**Extracted text**

-=-=-=-=-

Firstly, we used SPSS25.0 software for statistical analysis. After all continuous variables were tested for normality, data of normal distribution was described as mean ± standard deviation (X ± SD), and the mean difference between two groups was compared by the t-test of two independent samples. Data of nonnormal distributors was represented by M (P25, P75), and the nonparametric test compared the difference between two groups. The chi-square test compared differences in discontinuous variables between groups. Binary Logistic Regression analyzed the influencing factors of postoperative visual acuity decline in young PDR patients. P<0.05 indicates that the difference is statistically significant. In this study, multiple variables such as age, medical history, and renal function tests were included, and the relationship between these variables was complex, and binary regression analysis alone could not meet the research needs. We could try to use machine learning approaches. Nowadays the machine learning and deep learning models have been used in many fields, including agriculture (6), environment (7–9) and medical field (10). We utilized Random Forest machine learning techniques for the multivariate classification analysis.

3 Results

3.1 Baseline data

Three hundred and six eyes from306 young PDR patients were included in the study. As shown in Table 1, there was no difference between the two groups on gender (p=0.779), history of hypertension (p = 0.288), surgical eyes (p=0.587), mean age (p=0.495), diabetes duration (p=0.649), serum glucose level (p=0.975) and Glycosylated hemoglobin (p=0.573). The two groups showed significant differences on history of hypertension (X² = 4.896, p = 0.027).

-=-=-=-=-

[Dataset items]
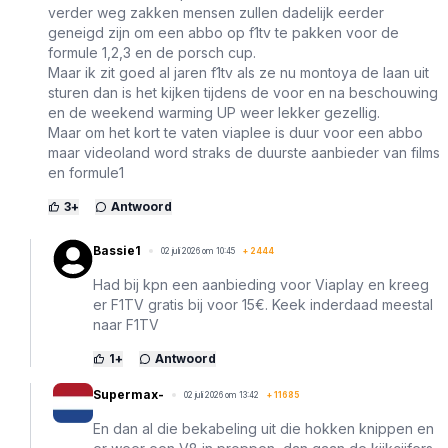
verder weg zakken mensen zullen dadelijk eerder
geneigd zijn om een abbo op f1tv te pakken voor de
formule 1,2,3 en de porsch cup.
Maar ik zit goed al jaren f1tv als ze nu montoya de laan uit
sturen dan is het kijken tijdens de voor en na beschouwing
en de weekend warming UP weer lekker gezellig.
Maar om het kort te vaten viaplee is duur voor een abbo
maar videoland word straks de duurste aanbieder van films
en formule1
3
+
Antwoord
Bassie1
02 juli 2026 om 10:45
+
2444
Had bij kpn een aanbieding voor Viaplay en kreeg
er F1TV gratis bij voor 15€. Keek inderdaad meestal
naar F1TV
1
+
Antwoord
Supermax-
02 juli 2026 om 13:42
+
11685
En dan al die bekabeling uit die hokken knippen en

-=-=-=-=-

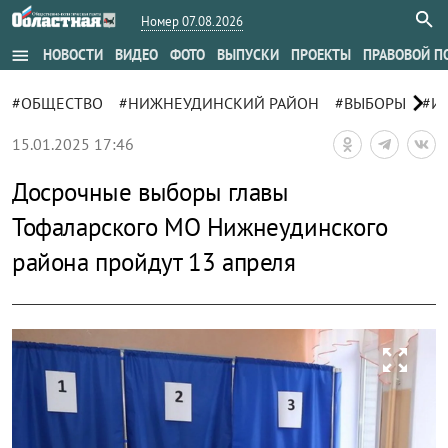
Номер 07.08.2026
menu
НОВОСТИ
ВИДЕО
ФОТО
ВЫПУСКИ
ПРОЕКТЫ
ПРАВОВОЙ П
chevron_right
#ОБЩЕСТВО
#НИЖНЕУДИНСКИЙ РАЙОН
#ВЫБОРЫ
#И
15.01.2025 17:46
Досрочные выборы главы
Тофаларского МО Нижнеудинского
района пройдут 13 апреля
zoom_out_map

-=-=-=-=-

**What this exercise asks**
A – In the PDR study excerpt, what software was used for the statistical analysis?
B – Continue the PDR study excerpt from where it stops.
The records have no role here.

**Expected results**
A – SPSS 25.0

B –
Table 1

Table 1 Baseline characteristics according to vision difference (non-improved group ≤ 0, vision-improved group>0).

3.2 Renal function

3.2.1 Serology test

All 306 patients underwent vitrectomy and were tested to evaluate their renal function on the early morning fasting on second day in hospital. According to Table 2, the serum Cys-C and urea nitrogen level in non-improved group was separately significantly higher than that of the vision-improved group [1.02 (0.80, 1.48) mg/L vs 0.86 (0.67, 0.1.12) mg/L, P<0.001; 7.71(5.41, 9.69)mmol/L vs 6.08(4.52, 7.95)mmol/L, p=0.005]. The eGFR of the non-improved group [82.30(50.33, 115.11) ml/(min/1.73m²)] was significantly lower than that of the vision-improved group [103.69(67.67, 124.87) ml/(min/1.73m²)], P=0.002. There was no significant difference in creatinine and uric acid levels between the two groups (P >0.05).

Table 2

Table 2 Serology test for renal function according to vision difference (non-improved group ≤ 0, vision-improved group>0).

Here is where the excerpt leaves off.